Using  TCP keepalive to Detect Network Errors
---------------------------------------------

To detect network errors and signaling connection problems, you can enable TCP
keep alive feature. It will increase signaling bandwidth used, but as bandwidth
utilized by signaling channels is low from its nature, the increase should not
be significant. Moreover, you can control it using keep alive timeout.

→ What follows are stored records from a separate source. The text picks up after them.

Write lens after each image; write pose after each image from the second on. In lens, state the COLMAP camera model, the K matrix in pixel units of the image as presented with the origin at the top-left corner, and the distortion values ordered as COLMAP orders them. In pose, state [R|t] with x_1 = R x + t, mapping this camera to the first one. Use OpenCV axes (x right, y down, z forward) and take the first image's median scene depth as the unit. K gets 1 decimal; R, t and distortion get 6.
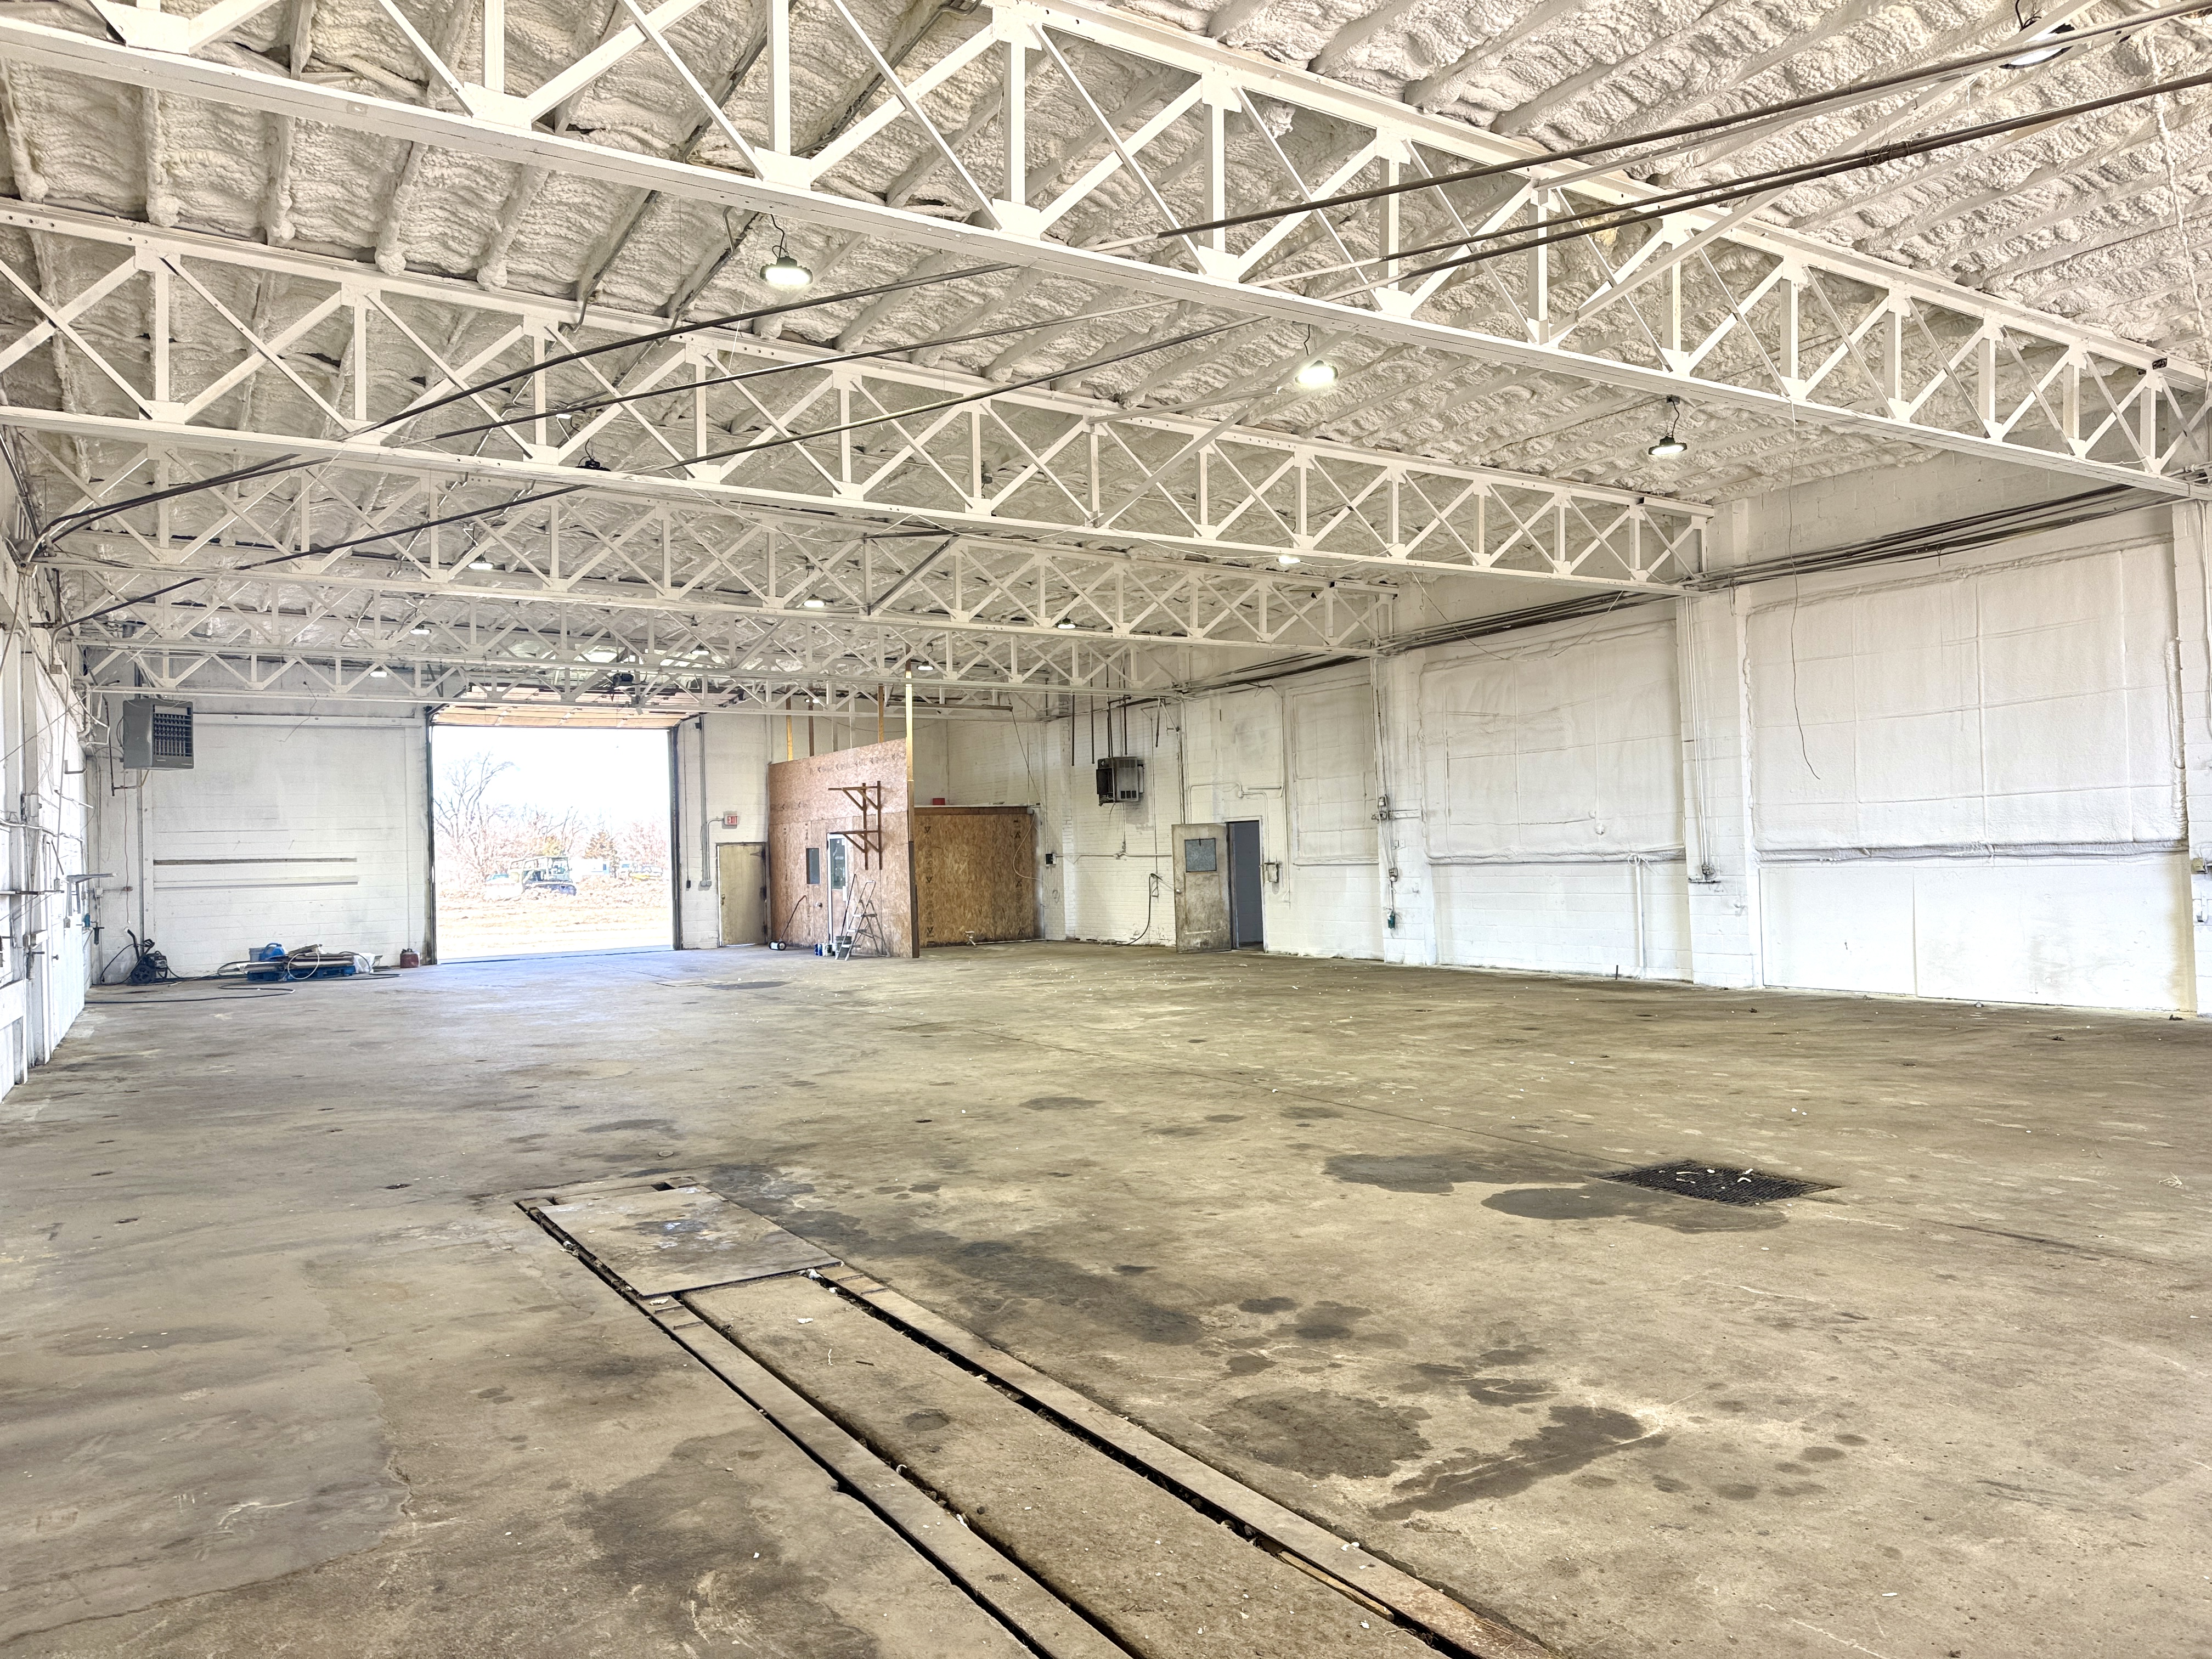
lens RADIAL K [[1529.4, 0, 1107.1], [0, 1529.4, 830.9], [0, 0, 1]] dist [0.002464, -0.000173]
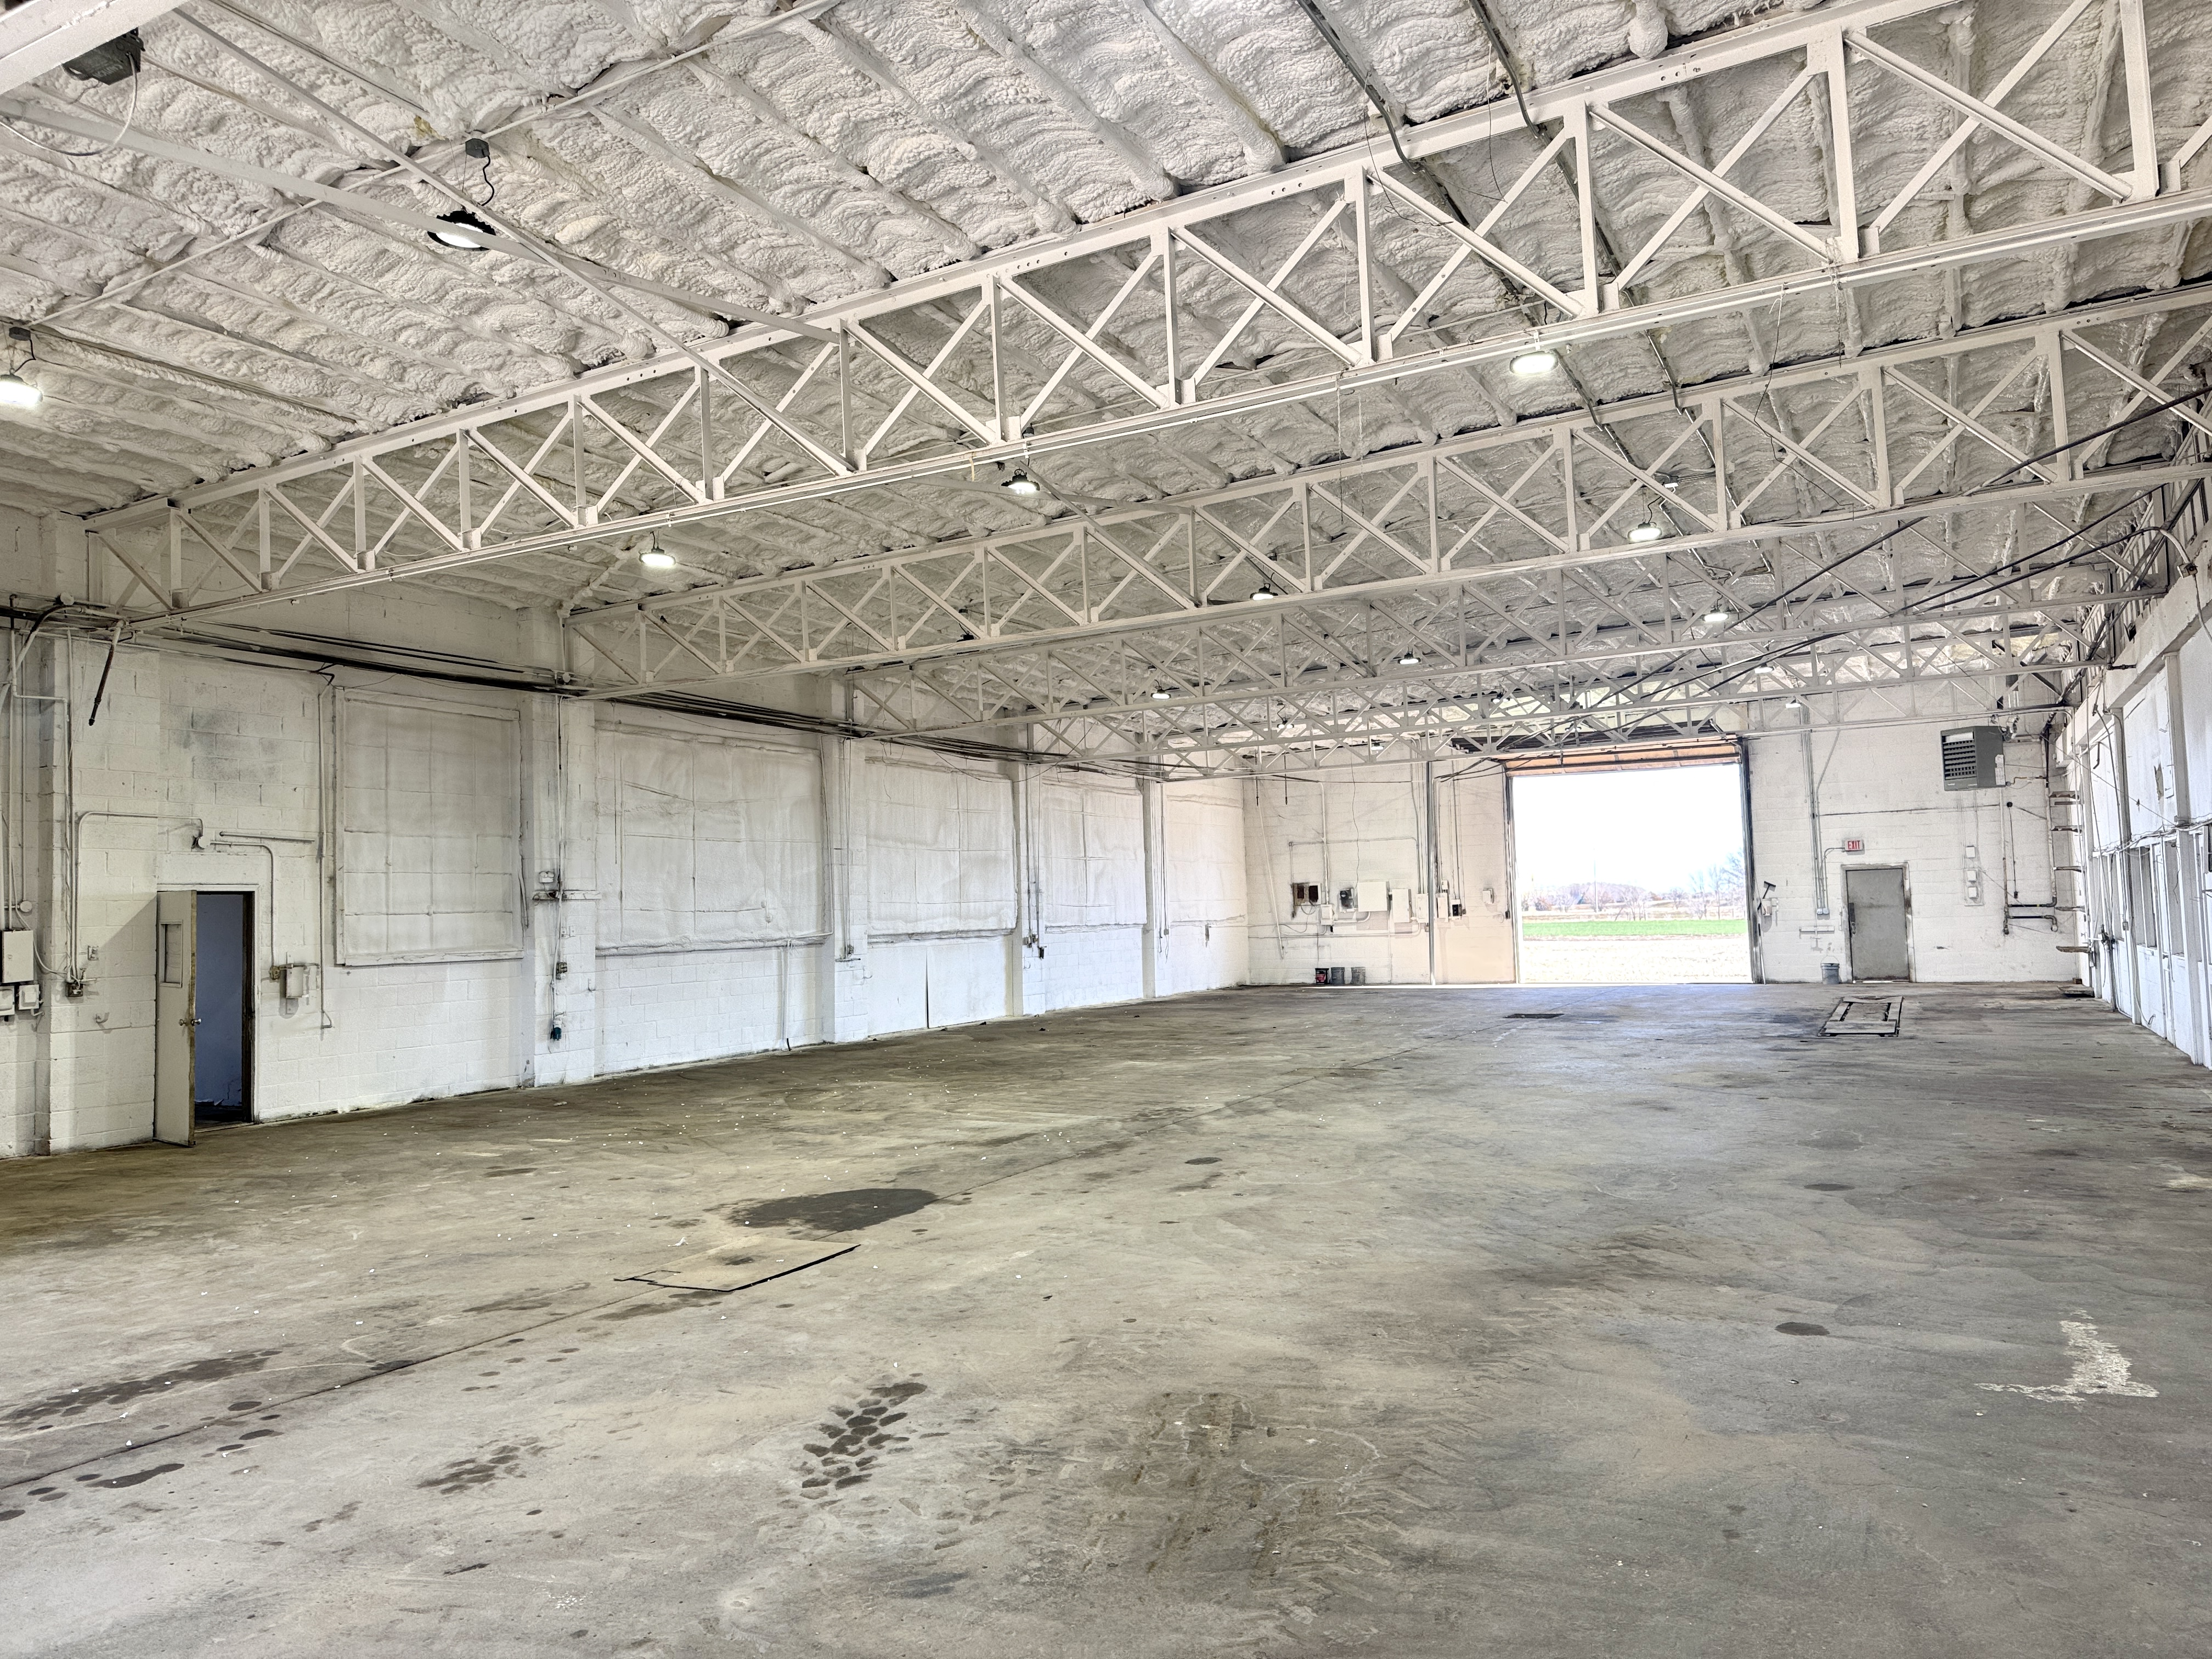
lens RADIAL K [[1529.4, 0, 1104.7], [0, 1529.4, 832.2], [0, 0, 1]] dist [0.002464, -0.000173]
pose [[-0.519775, 0.097979, 0.848666, -0.659940], [0.039013, 0.995087, -0.090989, 0.041722], [-0.853412, -0.014184, -0.521044, 1.204964]]
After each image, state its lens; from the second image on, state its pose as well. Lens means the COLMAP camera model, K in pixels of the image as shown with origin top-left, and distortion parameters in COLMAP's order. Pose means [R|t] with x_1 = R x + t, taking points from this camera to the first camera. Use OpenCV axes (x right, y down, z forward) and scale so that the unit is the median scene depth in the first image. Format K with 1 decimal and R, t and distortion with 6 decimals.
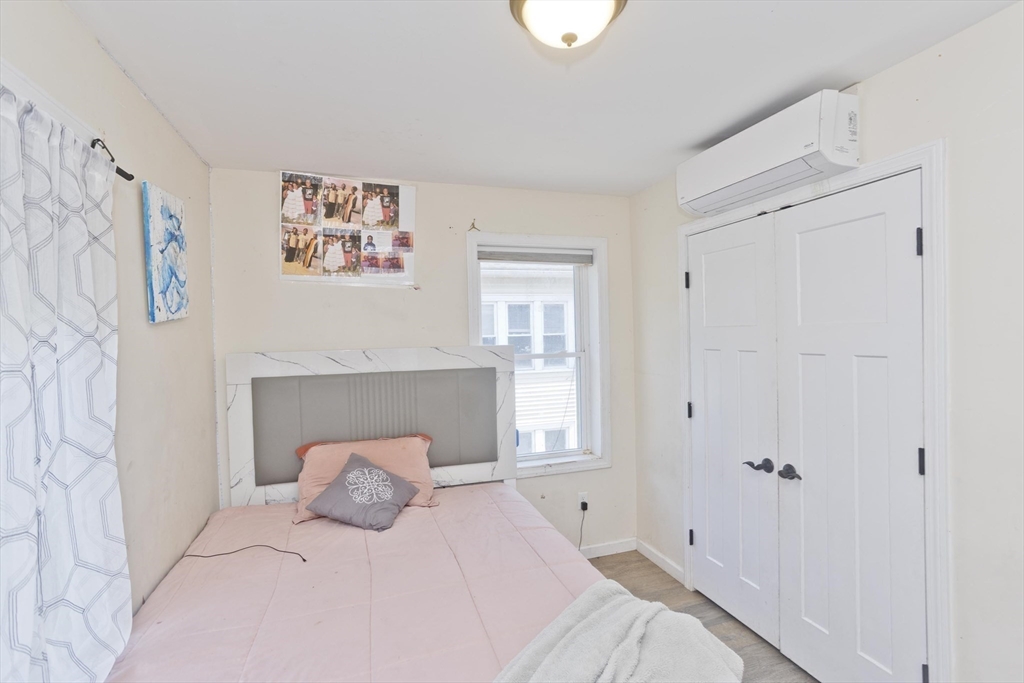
lens RADIAL K [[491.8, 0, 512.9], [0, 491.8, 337.7], [0, 0, 1]] dist [-0.059002, 0.032050]
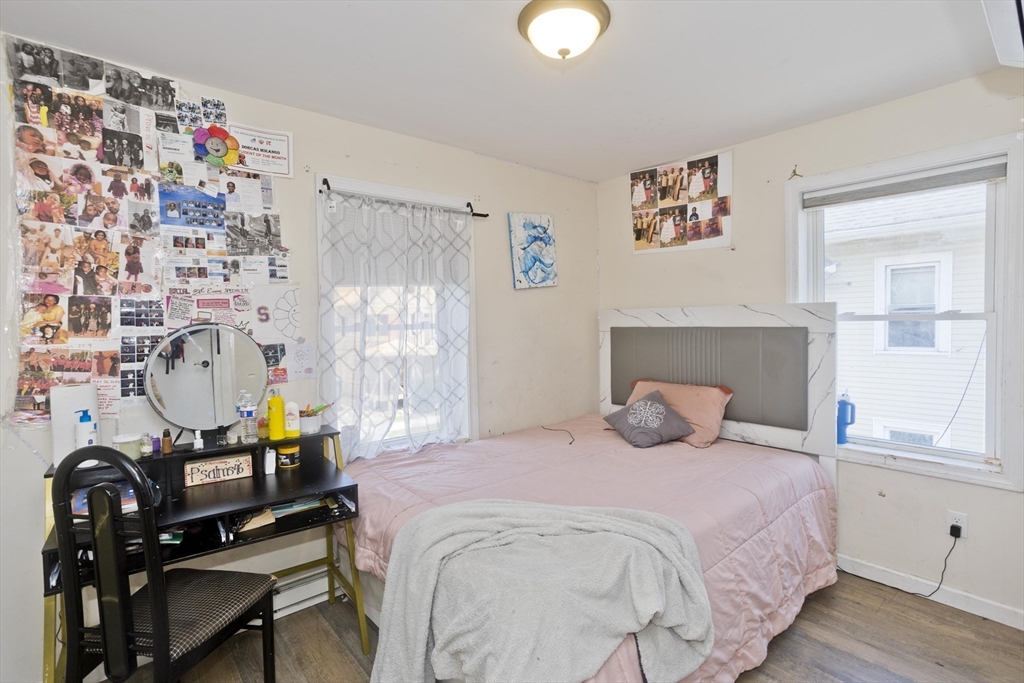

The problem is that most system use keep alive timeout of 7200 seconds, which
means the system is notified about a dead connection after 2 hours. You probably
want this time to be shorter, like one minute or so. On each operating system,
the adjustment is done in a different way.
After settings all parameters, it's recommended to check whether the feature
works correctly - just make a test call and unplug a network cable at either
side of the call. Then see if the call terminates after the configured timeout.
Here are some hints below.

Linux systems
-------------
Use sysctl -A to get a list of available kernel variables and grep this list 
for net.ipv4 settings:

	sysctl -A | grep net.ipv4

There should exist the following variables:
	- net.ipv4.tcp_keepalive_time - time of connection inactivity after which
      the first keep alive request is sent;
	- net.ipv4.tcp_keepalive_probes - number of keep alive requests retransmitted
      before the connection is considered broken;
	- net.ipv4.tcp_keepalive_intvl - time interval between keep alive probes.

You can manipulate with these settings using the following command:

  sysctl -w net.ipv4.tcp_keepalive_time=60
  sysctl -w net.ipv4.tcp_keepalive_probes=3
  sysctl -w net.ipv4.tcp_keepalive_intvl=10

This sample command changes TCP keepalive timeout to 60 seconds with 3 probes,
10 seconds gap between each. With this, your application will detect dead TCP
connections after 90 seconds (60 + 10 + 10 + 10).


FreeBSD and MacOS X
-------------------
For the list of available TCP settings (FreeBSD 4.8 an up and 5.4):

  sysctl -A | grep net.inet.tcp

There should exist the following variables:
	- net.inet.tcp.keepidle - Amount of time, in milliseconds, that the (TCP)
	  connection must be idle before keepalive probes (if enabled) are sent;

	- net.inet.tcp.keepintvl - The interval, in milliseconds, between 
	  keepalive probes sent to remote machines. After TCPTV_KEEPCNT (default 8)
	  probes are sent, with no response, the (TCP)connection is dropped;

	- net.inet.tcp.always_keepalive - Assume that SO_KEEPALIVE is set on all 
	  TCP connections, the kernel will periodically send a packet to the remote
	  host to verify the connection is still up.

Therefore formula to calculate maximum TCP inactive connection time is 
following:

  net.inet.tcp.keepidle + (net.inet.tcp.keepintvl x 8)

the result is in milliseconds. For example, by setting:

  net.inet.tcp.keepidle = 10000
  net.inet.tcp.keepintvl = 5000
  net.inet.tcp.always_keepalive =1 (must be 1 always)

the system will disconnect a call when TCP connection is dead for:

  10000 + (5000 x 8) = 50000 msec (50 sec)

To make system remember these settings at startup, you should add them 
to /etc/sysctl.conf file.


Solaris
-------
For the list of available TCP settings:

  ndd /dev/tcp \?

Keepalive related variables:
	- tcp_keepalive_interval - idle timeout.

Example:
  ndd -set /dev/tcp tcp_keepalive_interval 60000


Windows
-------
Search Knowledge Base for article ID 120642:

  http://support.microsoft.com/kb/120642/EN-US

Basically, you need to tweak some registry entries under
HKEY_LOCAL_MACHINE\SYSTEM\CurrentControlSet\Services\Tcpip\Parameters


Linux
-----
net.ipv4.tcp_keepalive_time = 300
net.ipv4.tcp_keepalive_probes = 10
net.ipv4.tcp_keepalive_intvl = 30

The procedures involving keepalive use three user-driven variables:

tcp_keepalive_time
the interval between the last data packet sent (simple ACKs are not considered
data) and the first keepalive probe; after the connection is marked to need
keepalive, this counter is not used any further

tcp_keepalive_intvl
the interval between subsequential keepalive probes, regardless of what the
connection has exchanged in the meantime

tcp_keepalive_probes
the number of unacknowledged probes to send before considering the connection
dead and notifying the application layer